===== Given records =====
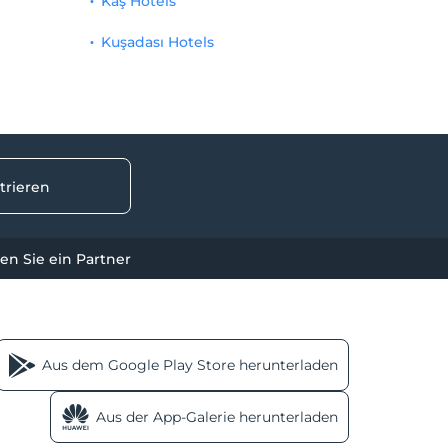
Kaş Hotels
Kuşadası Hotels
trieren
n Sie ein Partner
Aus dem Google Play Store herunterladen
Aus der App-Galerie herunterladen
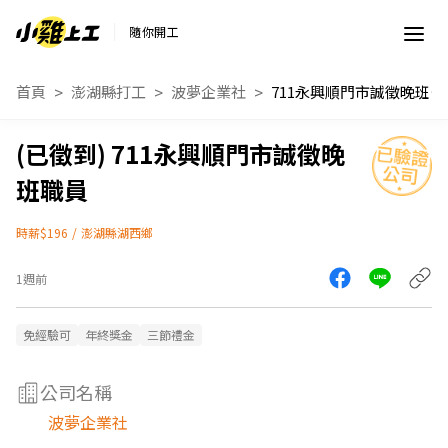
隨你開工
首頁
澎湖縣打工
波夢企業社
711永興順門市誠徵晚班職員
711永興順門市誠徵晚
班職員
時薪$196
/
澎湖縣湖西鄉
1週前
免經驗可
年終獎金
三節禮金
公司名稱
波夢企業社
=====
▶ [Task description]:
Gather every line of the data above that contains the string "herunterladen", and copy each one in full. The match is case-sensitive.

▶ [Response area]:
Aus dem Google Play Store herunterladen
Aus der App-Galerie herunterladen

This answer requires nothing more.